プロローグ
…何だったんだ。
俺の見てきたものは。
俺の信じてきたものは。
Reversal
―主人公がヴィランになるまで―
俺の名前は、杉崎 渉。
現在高校3年生で野球部キャプテン。
入部当初はボールの手入れすらままならなかった部員の皆を鼓舞し続け、顧問の先生へは野球のルールを一から教え、練習内容の提案を行なった。
二年生から不登校だったマネージャーには、家へ何度も足を運んで登校、練習へ参加して貰えるようにもなった。
そんな俺達が最後に手にした結果は県大会にてベスト8。
優勝とまでは行かずとも、予選試合ですらも勝てなかった俺たちはかなりの飛躍を遂げた。

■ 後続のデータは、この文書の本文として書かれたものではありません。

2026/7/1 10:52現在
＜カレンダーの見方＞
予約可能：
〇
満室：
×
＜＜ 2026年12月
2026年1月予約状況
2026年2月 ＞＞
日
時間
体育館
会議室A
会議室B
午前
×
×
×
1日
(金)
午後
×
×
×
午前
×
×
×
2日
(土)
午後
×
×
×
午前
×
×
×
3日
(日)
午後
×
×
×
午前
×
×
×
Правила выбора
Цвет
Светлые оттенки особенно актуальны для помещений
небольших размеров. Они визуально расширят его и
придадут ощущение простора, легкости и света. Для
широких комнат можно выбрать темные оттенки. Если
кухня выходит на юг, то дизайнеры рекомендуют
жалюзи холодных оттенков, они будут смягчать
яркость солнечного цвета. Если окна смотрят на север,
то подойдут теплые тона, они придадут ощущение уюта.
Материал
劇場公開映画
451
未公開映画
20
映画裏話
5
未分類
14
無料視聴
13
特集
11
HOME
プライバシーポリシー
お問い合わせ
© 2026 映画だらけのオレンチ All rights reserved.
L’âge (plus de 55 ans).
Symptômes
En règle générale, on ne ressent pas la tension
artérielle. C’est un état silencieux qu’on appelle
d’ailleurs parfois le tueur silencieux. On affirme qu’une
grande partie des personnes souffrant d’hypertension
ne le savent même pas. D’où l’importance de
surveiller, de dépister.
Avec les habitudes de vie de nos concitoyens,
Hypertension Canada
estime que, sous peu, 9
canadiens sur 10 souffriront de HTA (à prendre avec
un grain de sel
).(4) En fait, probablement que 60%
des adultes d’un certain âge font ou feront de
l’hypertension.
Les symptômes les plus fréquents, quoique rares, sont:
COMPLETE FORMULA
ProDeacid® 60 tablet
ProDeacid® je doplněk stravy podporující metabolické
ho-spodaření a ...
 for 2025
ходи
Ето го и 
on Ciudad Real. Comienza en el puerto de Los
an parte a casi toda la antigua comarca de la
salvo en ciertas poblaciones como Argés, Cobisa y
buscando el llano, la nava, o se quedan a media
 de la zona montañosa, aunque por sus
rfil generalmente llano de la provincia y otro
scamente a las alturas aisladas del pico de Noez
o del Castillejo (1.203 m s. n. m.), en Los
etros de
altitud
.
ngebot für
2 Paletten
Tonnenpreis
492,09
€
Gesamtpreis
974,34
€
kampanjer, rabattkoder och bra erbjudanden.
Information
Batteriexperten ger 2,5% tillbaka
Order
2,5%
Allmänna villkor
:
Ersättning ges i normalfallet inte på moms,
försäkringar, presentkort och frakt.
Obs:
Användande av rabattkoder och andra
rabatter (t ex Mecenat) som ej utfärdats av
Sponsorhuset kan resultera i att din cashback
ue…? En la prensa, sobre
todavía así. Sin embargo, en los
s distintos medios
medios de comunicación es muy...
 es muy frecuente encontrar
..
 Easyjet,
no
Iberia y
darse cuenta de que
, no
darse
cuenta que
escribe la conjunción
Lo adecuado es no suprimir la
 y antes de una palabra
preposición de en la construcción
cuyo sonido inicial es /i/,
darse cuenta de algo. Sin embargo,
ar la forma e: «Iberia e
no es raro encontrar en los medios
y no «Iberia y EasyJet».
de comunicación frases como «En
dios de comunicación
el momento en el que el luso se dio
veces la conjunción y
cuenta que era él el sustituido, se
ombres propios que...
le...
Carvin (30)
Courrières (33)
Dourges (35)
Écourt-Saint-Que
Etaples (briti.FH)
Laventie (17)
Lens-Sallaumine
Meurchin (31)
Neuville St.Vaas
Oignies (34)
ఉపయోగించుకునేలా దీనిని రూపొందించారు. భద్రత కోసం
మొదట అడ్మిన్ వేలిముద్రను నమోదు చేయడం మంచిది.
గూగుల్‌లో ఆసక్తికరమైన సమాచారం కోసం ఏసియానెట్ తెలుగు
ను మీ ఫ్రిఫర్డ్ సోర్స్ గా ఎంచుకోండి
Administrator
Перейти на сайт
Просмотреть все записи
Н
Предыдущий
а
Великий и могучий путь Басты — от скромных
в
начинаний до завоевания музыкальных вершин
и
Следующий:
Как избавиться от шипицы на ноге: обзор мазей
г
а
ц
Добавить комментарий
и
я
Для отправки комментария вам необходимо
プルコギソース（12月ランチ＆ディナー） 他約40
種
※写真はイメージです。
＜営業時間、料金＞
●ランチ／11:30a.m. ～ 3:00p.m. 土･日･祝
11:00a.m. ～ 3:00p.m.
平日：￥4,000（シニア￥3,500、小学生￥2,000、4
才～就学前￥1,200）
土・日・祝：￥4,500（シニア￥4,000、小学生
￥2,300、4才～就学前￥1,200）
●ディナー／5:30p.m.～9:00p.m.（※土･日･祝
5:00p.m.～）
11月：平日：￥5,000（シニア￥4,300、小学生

寂れていたとは思えないほど、汗と涙を吸い込んだこの部室もあともう少しでお別れだ。
この3年間は素晴らしい学校生活だった。
部活は勿論のこと、体育祭、文化祭といった行事も毎年盛り上がった。
勉強は…誇れるほどでは無いが一般的だったと思う。
みんなで一丸となるということは俺のモットーだ。
曲がったことが嫌い、仲間外れは作らない。
下を向いている人がいたら、進んで声を掛けた。
最初は俯いていたやつも、最後にはちゃんと顔を上げて笑ってくれる。
その瞬間、自分がここにいる意味を強く実感できた。
おかげでクラスでの打ち上げは毎回全員参加だ。
誰かが笑ってくれるたびに、自分のやってきた事は正しかったのだと、確信できた。
学校内でもこれらの結果が認められ、表彰された。
生徒会長がにこやかに、強く握りしめた賞状を渡してくれたことは記憶に新しい。
卒業後も、期待に胸膨らむ事ばかりだ。
来年からは晴れて推薦で、某名門大学への進学が決まっている。
両親や担任にたくさん相談に乗ってもらい、背中を押してもらった感謝は忘れない。
順調だ。
俺のやり方は、間違っていなかった。
だからこそ、ここまで来れた。
本当に俺に生まれてよかった。
____そう思っていた、18歳の冬。
背後でタイヤがアスファルトを擦る音がした。
振り返る間もなく、見知らぬワンボックスが俺の視界を埋めた。